On a microeconomic scale, Tan Yew Kong, the VP and General Manager of Global Foundries Fab 7, the Singapore plant of the giant American contract chip manufacturer, tells Jeong that it takes up to $15 billion to set up and operate a high-tech fab. A lithography machine, the most important piece of equipment in a fab that adds layers of complex circuitry to make these nanometer chips, alone can cost nearly $100 million.

So what is driving the frantic race to build up supply? It is Economics 101 again. The demand for chips is growing at a 12-15 per cent clip each year. Every imaginable device that we touch today — smartphones, TV remotes, web cameras, computers, kitchen appliances, cars, even chip-based credit cards — requires semiconductor chips. If geopolitical tensions between China and Taiwan escalate, and just a fraction of the 70 per cent worldwide chip production in these two countries suffers, it can create havoc in supply chains everywhere. Plant shutdowns due to rising Covid cases, including because of the Delta variant, are also not helping.

So acute is the chip shortage that General Motors recently announced a two-week shutdown of auto plants. It is hard to ship cars when chips are essential ingredients of a modern automobile. Toyota said it would cut production by nearly 40 per cent globally. As I noted in a recent article, the prices of everyday electronics, including mundane kitchen appliances, have shot through the roof, by as much as 50 per cent.

New opportunities

Adding to the macroeconomic conditions are technological complexities in building and successfully producing these chips in large numbers. It takes several years to build a state-of-the-art fabrication facility. Fabs facilities are up to 100 times cleaner than a surgery room in a hospital. Once built and operational, it takes 12-18 months to get the production line of a high-performance wafer going.

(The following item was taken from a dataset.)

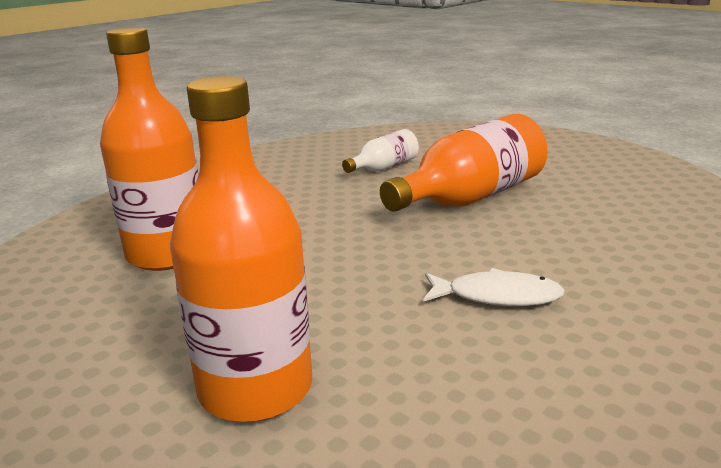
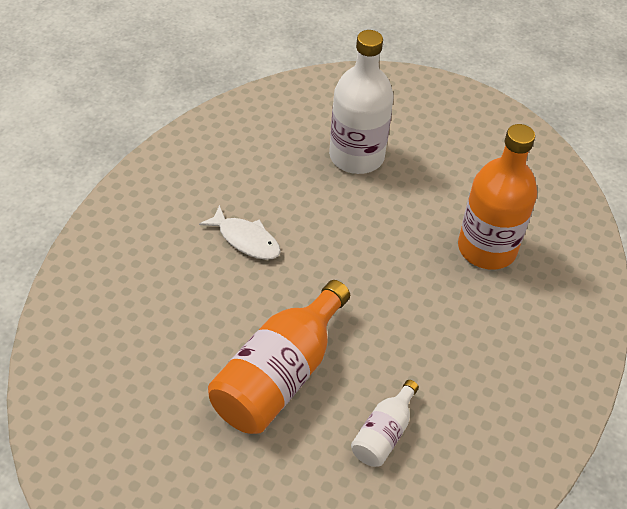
camera: 160 degrees right, 25 degrees up
(255, 388) = (356, 156): orange bottle -> white bottle
(497, 296) = (246, 239): white fish -> white fish turned 135 degrees counterclockwise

The value chain of the chip-making industry provides numerous opportunities for students considering a career other than traditional computer science that most Indian students seek. Armed with the right degrees and on-the-job training, graduates can play crucial roles in either developing and producing the chips, or in integrating standard off-the-shelf nanometer chips into devices. Regardless of the industry, engineers have to test that the devices work as designed, and when approved, oversee procurement, assembly processes, and the quality control of the manufactured devices.

Chip engineers provide technical support to field engineers who install devices at customer locations. Similar opportunities exist at the chip makers or fabs themselves. Students with other degrees, especially MBAs, have opportunities in support roles, such as Finance, HR, marketing, and legal. As consumers demand more devices that are faster and smaller, the nanometer chip industry is virtually recession-proof. A career in Electronics and Communications Engineering is increasingly becoming attractive.